La (in)costituzionalità del decreto “Salva Banche”, nota a Tribunale di Cremona, 17 marzo 2012

11 Aprile 2012

Stefano Daprà, Studio Legale e Bancario Sartori Tarolli

Tribunale di Cremona, 17 marzo 2012

Di cosa si parla in questo articolo

Con la sentenza in epigrafe il Tribunale di Cremona ritiene manifestamente infondate le questioni di costituzionalità sollevate con riferimento all’art. 2, comma 61°, del decreto-legge 29 dicembre 2010, n. 225 (c.d. “decreto Milleproroghe” o “Salva Banche”), convertito, con modificazioni, dalla legge 26 febbraio 2011, n. 10 (comma aggiunto dalla legge di conversione), il quale prevede che “in ordine alle operazioni bancarie regolate in conto corrente l’art. 2935 c.c. si interpreta nel senso che la prescrizione relativa ai diritti nascenti dall’annotazione inizia a decorrere dal giorno dell’annotazione stessa” sancendo altresì l’irripetibilità delle somme ormai pagate dal cliente alla banca alla data di conversione del decreto stesso. Ciò sulla base dell’assunto che il provvedimento legislativo “non presenta profili di patente irragionevolezza nella scelta di far decorrere retroattivamente le proprie disposizioni in ordine alla prescrizione”.
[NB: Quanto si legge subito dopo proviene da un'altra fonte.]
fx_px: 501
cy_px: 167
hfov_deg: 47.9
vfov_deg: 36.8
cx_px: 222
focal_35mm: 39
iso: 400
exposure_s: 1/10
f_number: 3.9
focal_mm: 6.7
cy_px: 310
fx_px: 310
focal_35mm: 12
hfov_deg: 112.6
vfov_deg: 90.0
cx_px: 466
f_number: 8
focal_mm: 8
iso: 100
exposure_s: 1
Tale assunto, pur ampiamente motivato dal Giudice di merito, è stato, peraltro, smentito dalla Corte Costituzionale che, con sentenza 5 aprile 2012, n. 78, ha ritenuto sussistente una violazione dell’art. 3 Cost., perché la norma censurata, facendo retroagire la disciplina in esso prevista, non rispetta i principi generali di eguaglianza e ragionevolezza.
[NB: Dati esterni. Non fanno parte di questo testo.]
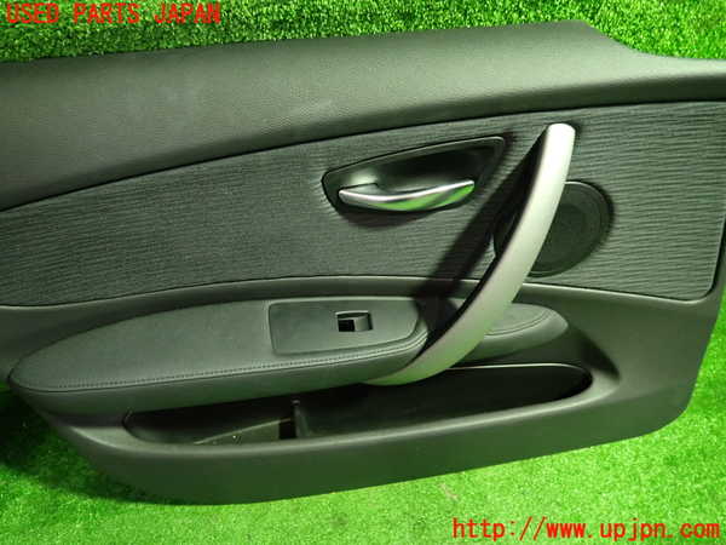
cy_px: 272
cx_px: 363
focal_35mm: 25
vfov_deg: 54.9
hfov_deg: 69.4
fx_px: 524
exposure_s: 1/30
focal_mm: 4.5
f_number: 2
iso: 500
Va rilevato però che le argomentazioni logico-giuridiche del Tribunale di Cremona, ancorché superate dal dictum del Giudice delle leggi, sono espressione di un iter riflessivo e motivazionale molto persuasivo che, oltretutto, dimostra di tenere in particolare considerazione l’impianto costituzionale. Infatti il Giudice di merito, per sorreggere la propria decisione, afferma chiaramente che l’irretroattività della legge costituisce vero e proprio principio di rango costituzionale che però, al di fuori della materia punitiva (art. 25 Cost.), può essere derogato dal legislatore quando vi sia la necessità di bilanciarlo con altri principi di pari rango. E dopo aver sottolineato le pesanti ricadute che una serie di revirements giurisprudenziali hanno avuto sul mondo bancario (generando “migliaia di azioni legali volte alla ripetizione di somme che (si sono scoperte) indebitamente percepite dalle banche, di poi traslando il dies a quo della prescrizione di tali azioni alla data di chiusura dei conti correnti”), il Tribunale di Cremona ritiene “pienamente rientrante nelle competenze del legislatore un intervento normativo volto a regolare gli effetti di tali sentenze, limitandone l’applicazione retroattiva, con un bilanciamento tra l’affidamento dei cittadini, che […] costituisce la ratio del principio di irretroattività della legge, e la salvaguardia della stabilità del sistema economico e del risparmio”. E se è vero che l’unico limite alla scelta legislativa è il generale canone di ragionevolezza, la norma censurata, optando per una decorrenza retroattiva delle disposizioni relative alla prescrizione, sembra soddisfarlo pienamente posto che, da un lato, “la soluzione è conforme ad uno degli orientamenti a suo tempo emersi in giurisprudenza” e, dall’altro, “la scelta è dettata dall’esigenza, in epoce di crisi economica mondiale e, per l’Italia, di mancata crescita, imputata anche alla mancata erogazione di credito da parte del sistema bancario, di non stressare ulteriormente le banche che, sottoposte ad una forte emorragia di liquidità, determinata dalle azioni legali intraprese a seguito dei revirement giurisprudenziali, non potrebbero che chiudere ulteriormente i rubinetti del credito”.

A questo punto, appare evidente che il Tribunale di Cremona, lungi dall’esprime un giudizio politico invasivo del merito delle scelte lasciate alla ragionevolezza del legislatore – come peraltro hanno fatto coloro che si sono affrettati a definire il “decreto Milleproroghe” come “Salva Banche” –, cerca di fondare le proprie conclusioni su una serie di argomentazioni tecnico-giuridiche sicuramente condivisibili.